記事監修医師
前田 裕斗 先生
2017/9/20
記事監修医師
前田 裕斗 先生
性感染症として知られる「尖圭(せんけい)コンジローマ」。一度は聞いたことのある病名かもしれませんが、発症するとどんな症状が現れるのかはご存知ですか?カラダと健康を守るために、具体的な症状や治療法について知っておきましょう。
尖圭(せんけい)コンジローマに感染しても、始めのうちは自覚症状がない場合が多いですが、数週間~3ヵ月ほど経つと下記のような症状が現れます。
・性器周辺のイボ状のできもの
男性の場合はペニスの亀頭や包皮、女性の場合は腟や大小陰唇などに、それぞれイボのような小さなできものが複数発生します(肛門周辺に現れる場合もあります)。できものは赤みがかっており、先端が尖った形をしたものの集合体で、カリフラワーのような形状をしています。
・性器周辺のかゆみ、痛み
・(女性の場合)おりものの量が増える
【出典: 下記ホームページを編集して作成】
・厚生労働省「尖圭コンジローマ」 http://www.mhlw.go.jp/bunya/kenkou/kekkaku-kansenshou11/01-05-33.html
・国立感染症研究所「尖圭コンジローマとは」 https://www.niid.go.jp/niid/ja/kansennohanashi/428-condyloma-intro.html
尖圭コンジローマは、ヒトパピローマウイルス(HPV)に感染することで引き起こされますが、このウイルスの主な感染経路は性行為によるものです。具体的には、皮膚や粘膜に傷がある状態で感染者と性行為をしたとき、傷口からウイルスが侵入・感染することがあります。
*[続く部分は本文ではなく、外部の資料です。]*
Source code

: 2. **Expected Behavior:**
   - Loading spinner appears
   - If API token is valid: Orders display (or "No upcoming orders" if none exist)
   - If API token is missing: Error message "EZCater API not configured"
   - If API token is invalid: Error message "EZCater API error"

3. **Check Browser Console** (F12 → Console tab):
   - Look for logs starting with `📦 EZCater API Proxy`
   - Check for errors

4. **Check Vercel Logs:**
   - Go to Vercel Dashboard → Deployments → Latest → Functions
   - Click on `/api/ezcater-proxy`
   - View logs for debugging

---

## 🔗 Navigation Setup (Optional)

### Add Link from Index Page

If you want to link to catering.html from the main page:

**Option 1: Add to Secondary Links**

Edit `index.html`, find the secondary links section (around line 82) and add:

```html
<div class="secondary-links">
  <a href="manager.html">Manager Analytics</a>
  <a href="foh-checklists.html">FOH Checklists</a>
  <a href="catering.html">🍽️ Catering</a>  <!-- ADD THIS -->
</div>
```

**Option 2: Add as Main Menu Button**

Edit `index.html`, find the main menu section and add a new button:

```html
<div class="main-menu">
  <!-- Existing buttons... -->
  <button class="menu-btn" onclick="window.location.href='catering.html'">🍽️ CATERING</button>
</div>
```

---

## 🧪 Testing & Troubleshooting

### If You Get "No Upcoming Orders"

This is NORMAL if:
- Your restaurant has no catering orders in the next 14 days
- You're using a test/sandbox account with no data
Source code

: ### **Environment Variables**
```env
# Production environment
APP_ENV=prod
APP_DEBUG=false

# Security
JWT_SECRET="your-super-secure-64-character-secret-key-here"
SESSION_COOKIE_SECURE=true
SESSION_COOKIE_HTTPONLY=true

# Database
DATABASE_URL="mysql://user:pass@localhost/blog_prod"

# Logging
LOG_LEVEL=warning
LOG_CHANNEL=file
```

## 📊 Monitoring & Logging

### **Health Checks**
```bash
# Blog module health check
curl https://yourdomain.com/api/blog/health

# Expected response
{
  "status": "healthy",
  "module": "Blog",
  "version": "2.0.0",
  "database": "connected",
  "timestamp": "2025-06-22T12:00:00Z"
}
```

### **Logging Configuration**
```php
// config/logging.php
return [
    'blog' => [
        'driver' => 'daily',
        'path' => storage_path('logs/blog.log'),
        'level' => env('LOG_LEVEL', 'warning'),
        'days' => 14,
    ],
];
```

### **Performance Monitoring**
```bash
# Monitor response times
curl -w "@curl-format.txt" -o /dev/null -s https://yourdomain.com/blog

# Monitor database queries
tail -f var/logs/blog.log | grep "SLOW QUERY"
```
性行為以外にも、ヒトパピローマウイルス感染者の妊婦さんが出産する際、分娩時に赤ちゃんに垂直感染するケースがあります。なお、赤ちゃんがこのウイルスに感染してしまうと、喉頭乳頭腫を発症するリスクもあるので一層の注意が必要です。
【出典: 下記ホームページを編集して作成】
・国立感染症研究所「尖圭コンジローマとは」 https://www.niid.go.jp/niid/ja/kansennohanashi/428-condyloma-intro.html
尖圭コンジローマは良性の腫瘍のため、発症しても20~30%の人は自然治癒するとされています。ただし、中には子宮頚癌に移行してしまうケースも存在するため、早期のうちに適切な治療を受けることが大切です。尖圭コンジローマの治療法としては、以下のものがあります。
・切除手術
・CO2レーザー蒸散法
治療による周辺組織の損傷が少なく、すぐに高い治療効果を実感できるというメリットがあります。
・電気メスによる焼灼法
・液体窒素による凍結法
・薬物療法
5-フルオロウラシル軟膏やブレオマイシン軟膏などを患部に直接塗布することで治療していきます。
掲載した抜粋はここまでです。